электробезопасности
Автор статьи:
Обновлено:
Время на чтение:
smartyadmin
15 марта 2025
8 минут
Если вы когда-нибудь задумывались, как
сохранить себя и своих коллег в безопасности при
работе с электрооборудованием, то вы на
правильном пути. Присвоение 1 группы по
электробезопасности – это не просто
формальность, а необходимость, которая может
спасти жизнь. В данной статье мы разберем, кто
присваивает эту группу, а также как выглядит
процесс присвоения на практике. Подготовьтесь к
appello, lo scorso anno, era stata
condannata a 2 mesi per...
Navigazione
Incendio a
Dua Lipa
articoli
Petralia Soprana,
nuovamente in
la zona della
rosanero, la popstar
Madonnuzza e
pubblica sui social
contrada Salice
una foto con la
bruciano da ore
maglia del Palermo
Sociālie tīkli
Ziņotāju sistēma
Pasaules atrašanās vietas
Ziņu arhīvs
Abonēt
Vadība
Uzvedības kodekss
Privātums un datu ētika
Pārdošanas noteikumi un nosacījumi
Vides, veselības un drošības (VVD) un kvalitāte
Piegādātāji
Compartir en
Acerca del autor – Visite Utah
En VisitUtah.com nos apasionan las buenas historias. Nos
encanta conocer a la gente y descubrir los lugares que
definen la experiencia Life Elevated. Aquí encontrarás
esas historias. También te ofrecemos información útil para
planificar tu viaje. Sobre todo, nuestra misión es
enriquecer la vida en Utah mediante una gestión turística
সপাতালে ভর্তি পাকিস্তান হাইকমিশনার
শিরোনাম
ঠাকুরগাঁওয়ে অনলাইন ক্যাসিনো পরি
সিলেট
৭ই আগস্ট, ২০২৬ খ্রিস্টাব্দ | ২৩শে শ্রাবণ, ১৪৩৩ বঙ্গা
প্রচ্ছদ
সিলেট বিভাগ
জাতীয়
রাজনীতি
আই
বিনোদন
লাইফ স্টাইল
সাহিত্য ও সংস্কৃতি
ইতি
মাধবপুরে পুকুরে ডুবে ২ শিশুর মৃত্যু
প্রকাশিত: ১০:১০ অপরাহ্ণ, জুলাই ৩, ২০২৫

━━━━━━━━

◆ The problem: Within the lines above, find those holding the word "historias" and copy them.

◆ Solution to this problem:
En VisitUtah.com nos apasionan las buenas historias. Nos
esas historias. También te ofrecemos información útil para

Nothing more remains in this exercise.